§ **PROBLEM STATEMENT**
Copy out the lines word for word, starting at the line that contains "[回放]2012倫敦奧" and ending with the very last line, both included. Leave the pictures out of your copy.

Text pulled from each page:
++++++++++++++++++++
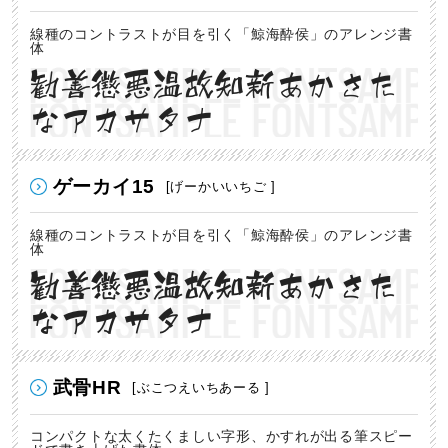
線種のコントラストが目を引く「鯨海酔侯」のアレンジ書
体
勧善懲悪温故知新あかさた
なアカサタナ
ゲーカイ15
[げーかいいちご ]
線種のコントラストが目を引く「鯨海酔侯」のアレンジ書
体
勧善懲悪温故知新あかさた
なアカサタナ
武骨HR
[ぶこつえいちあーる ]
コンパクトな太くたくましい字形、かすれが出る筆スピー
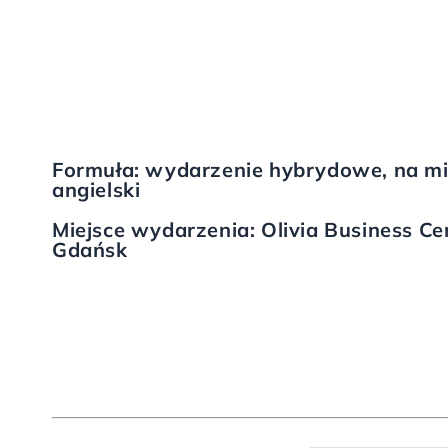
Formuła: wydarzenie hybrydowe, na
mi
angielski
Miejsce wydarzenia: Olivia Business Ce
Gdańsk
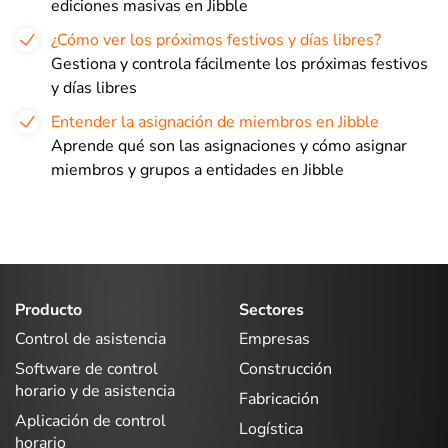
ediciones masivas en Jibble
¿Cómo ver los próximos festivos y días libres?
Gestiona y controla fácilmente los próximas festivos
y días libres
Entender la asignación de miembros en Jibble
Aprende qué son las asignaciones y cómo asignar
miembros y grupos a entidades en Jibble
Producto
Sectores
Control de asistencia
Empresas
Software de control
Construcción
horario y de asistencia
Fabricación
Aplicación de control
Logística
horario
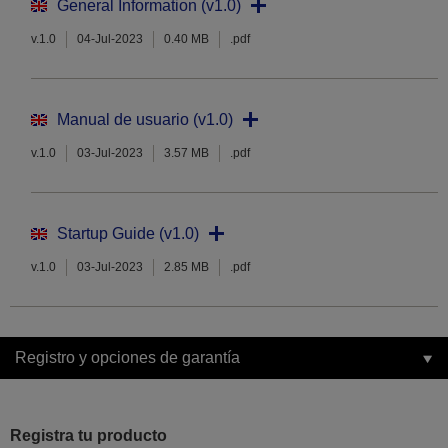
General Information (v1.0)
v.1.0
04-Jul-2023
0.40 MB
.pdf
Manual de usuario (v1.0)
v.1.0
03-Jul-2023
3.57 MB
.pdf
Startup Guide (v1.0)
v.1.0
03-Jul-2023
2.85 MB
.pdf
Registro y opciones de garantía
Registra tu producto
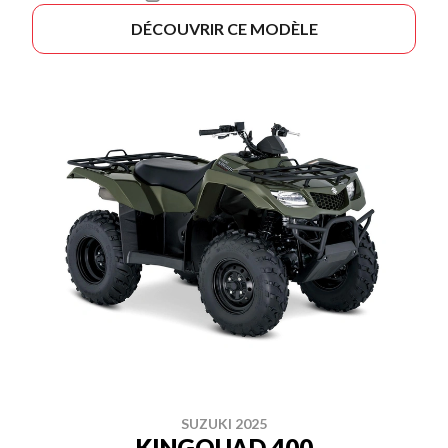
DÉCOUVRIR CE MODÈLE
SUZUKI 2025
KINGQUAD 400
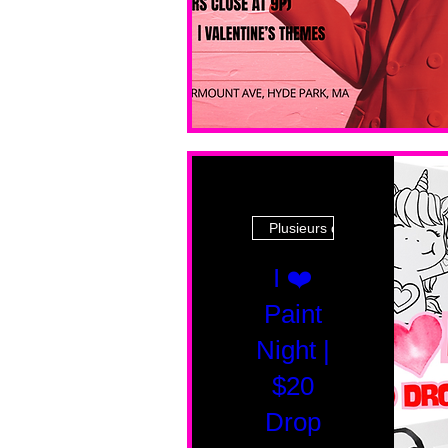
Plusieurs dates
I ❤️
Paint
Night |
$20
Drop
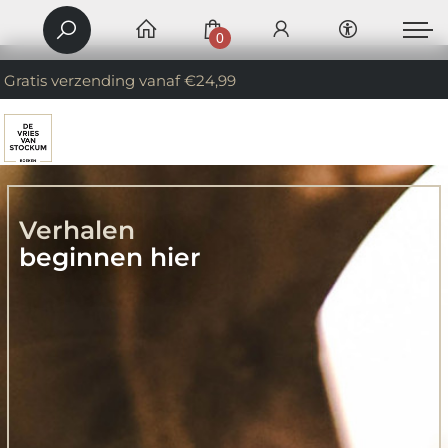
0
Gratis verzending vanaf €24,99
Verhalen
beginnen hier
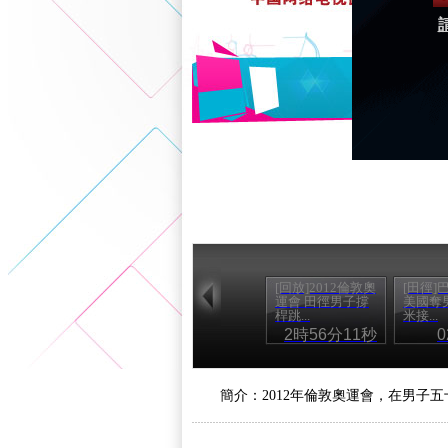
[回放]2012倫敦奧
[田徑]
運會 田徑男子撐
美國奪男
桿跳...
米接...
2時56分11秒
簡介：2012年倫敦奧運會，在男子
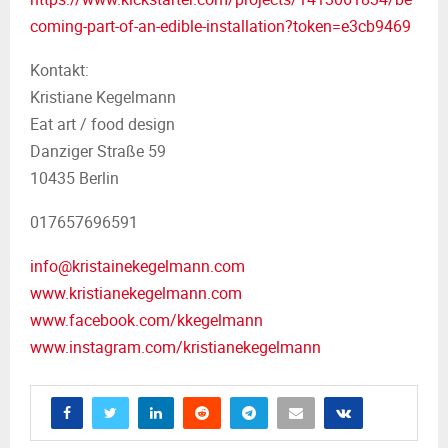
coming-part-of-an-edible-installation?token=e3cb9469
Kontakt:
Kristiane Kegelmann
Eat art / food design
Danziger Straße 59
10435 Berlin
017657696591
info@kristainekegelmann.com
www.kristianekegelmann.com
www.facebook.com/kkegelmann
www.instagram.com/kristianekegelmann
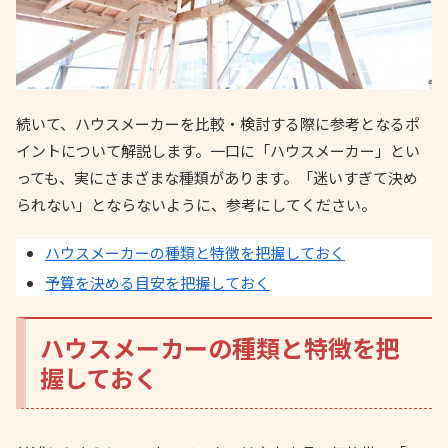
続いて、ハウスメーカーを比較・検討する際に参考となるポ
イントについて解説します。一口に「ハウスメーカー」とい
っても、実にさまざまな種類があります。「迷いすぎて決め
られない」とならないように、参考にしてください。
ハウスメーカーの種類と特徴を把握しておく
予算を決める目安を把握しておく
ハウスメーカーの種類と特徴を把
握しておく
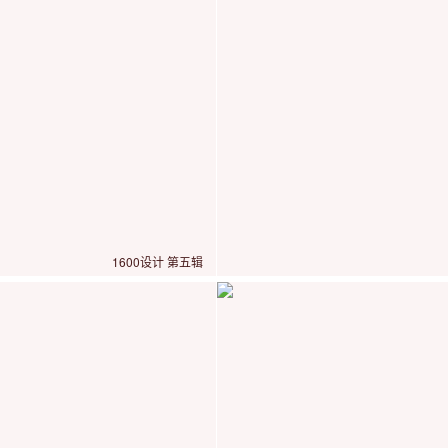
1600设计 第五辑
++++++++++++++++++++
§ **EXERCISE ANSWER**
[回放]2012倫敦奧
[田徑]
運會 田徑男子撐
美國奪男
桿跳...
米接...
2時56分11秒
簡介：2012年倫敦奧運會，在男子
coming-part-of-an-edible-installation?token=e3cb9469
Kontakt:
Kristiane Kegelmann
Eat art / food design
Danziger Straße 59
10435 Berlin
017657696591
info@kristainekegelmann.com
www.kristianekegelmann.com
www.facebook.com/kkegelmann
www.instagram.com/kristianekegelmann
続いて、ハウスメーカーを比較・検討する際に参考となるポ
イントについて解説します。一口に「ハウスメーカー」とい
っても、実にさまざまな種類があります。「迷いすぎて決め
られない」とならないように、参考にしてください。
ハウスメーカーの種類と特徴を把握しておく
予算を決める目安を把握しておく
ハウスメーカーの種類と特徴を把
握しておく
1600设计 第五辑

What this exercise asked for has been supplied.